Following the successful conclusion of the historic Chang'e 5 lunar sample mission, a major section of the robotic probe has been given a new task deep in space.

The Chang'e 5 orbiter is now flying toward Lagrange Point 1, which is located between the Earth and the sun, for extended scientific operations, said Pei Zhaoyu, deputy director of the China National Space Administration's Lunar Exploration and Space Program Center and spokesman for the Chang'e 5 mission.

Lagrange Point 1 is an ideal position for monitoring solar activities, he said. The point is a place where the gravity from the Earth and the sun balance, so that the probe may orbit the sun in synchronization with the Earth without spending much of its fuel.

"We didn't set this task for the orbiter when we launched Chang'e 5," Pei said in Beijing on Monday.

"But we soon found that thanks to the outstanding performance of our carrier rocket, Chang'e 5 was placed exactly in its preset orbital position so there would be no need for extra correction maneuvers beside the originally planned ones, which meant the orbiter could save a lot of fuel."

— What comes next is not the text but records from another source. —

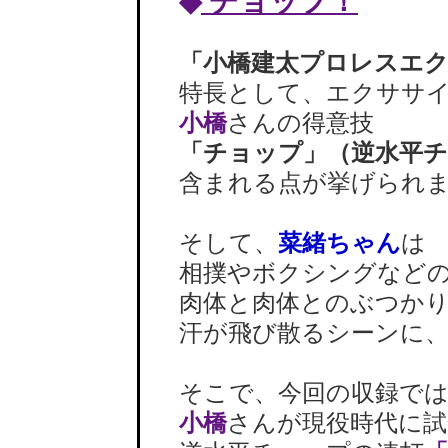
◆
チョップ！
「小橋建太プロレスエ
特長として、エクササイ
小橋
さんの得意技
「チョップ」（逆水平
含まれる点が挙げられま
そして、
菜緒ちゃん
は
相撲やボクシングなどの
肉体と肉体とのぶつかり
汗が飛び散るシーンに、
そこで、今回の収録では
小橋
さんが現役時代に試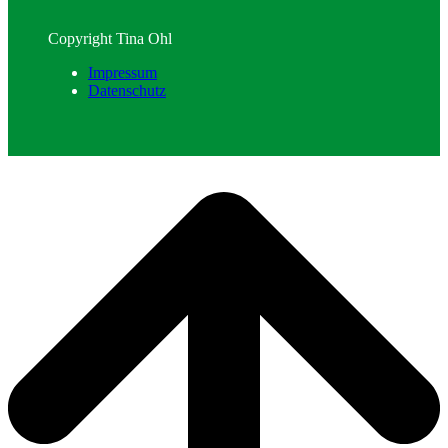
Copyright Tina Ohl
Impressum
Datenschutz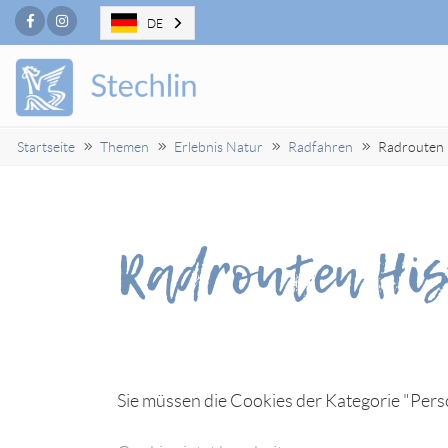
Facebook
Instagram
DE
Startseite
Themen
Erlebnis Natur
Radfahren
Radrouten 
Radrouten His
Sie müssen die Cookies der Kategorie "Perso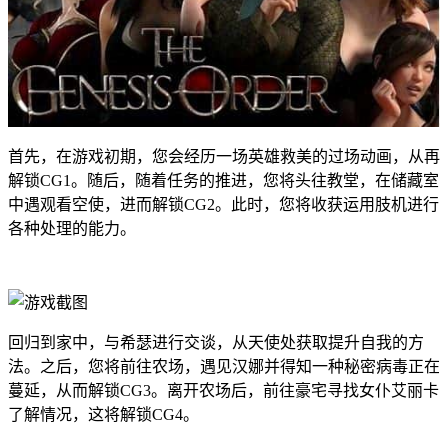
首先，在游戏初期，您会经历一场英雄救美的过场动画，从再
解锁CG1。随后，随着任务的推进，您将头往教堂，在储藏室
中遇观看空使，进而解锁CG2。此时，您将收获运用肢机进行
各种处理的能力。
回归到家中，与希瑟进行交谈，从天使处获取提升自我的方
法。之后，您将前往农场，遇见汉娜并得知一种秘密病毒正在
蔓延，从而解锁CG3。离开农场后，前往豪宅寻找女仆艾丽卡
了解情况，这将解锁CG4。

Ground controllers assessed a host of factors including the orbiter's remaining propellant and the conditions of its devices as well as the data it sent back before deciding that it could be used for extended operations, he said.

Mission planners at Pei's center now want the orbiter to investigate environmental elements near Lagrange Point 1 like solar rays and radiation, verify designs for exploring the point, and conduct communication experiments with ground control.

Chang'e 5, China's largest and most sophisticated lunar probe, was launched by a Long March 5 heavy-lift rocket early on Nov 24 from the Wenchang Space Launch Center in Hainan province, setting out on the world's first mission since 1976 to bring lunar samples back to Earth.

The 8.2-metric-ton spacecraft had four main components-an orbiter, lander, ascender and reentry capsule.

The probe separated into two parts-the orbiter-reentry capsule combination and the lander-ascender combination-while in lunar orbit on Nov 30.

Late on Dec 1, the lander-ascender combination touched down on the moon and began using a drill to obtain underground samples and a mechanical arm to scoop up surface soil.

Laden with the collected samples, the ascender lifted itself into a lunar orbit on Dec 3 and linked up with the orbiter-reentry capsule combination on Dec 6. It transferred samples into the capsule and later separated from the combination.

The orbiter-reentry capsule combination entered a moon-Earth transfer trajectory on Dec 13 to begin the flight toward Earth.

On Dec 17, the reentry capsule separated from the orbiter about 5,000 kilometers above the southern Atlantic Ocean and started descending toward the ground. It touched down smoothly at a preset landing site in Siziwang Banner in the Inner Mongolia autonomous region at 1:59 am.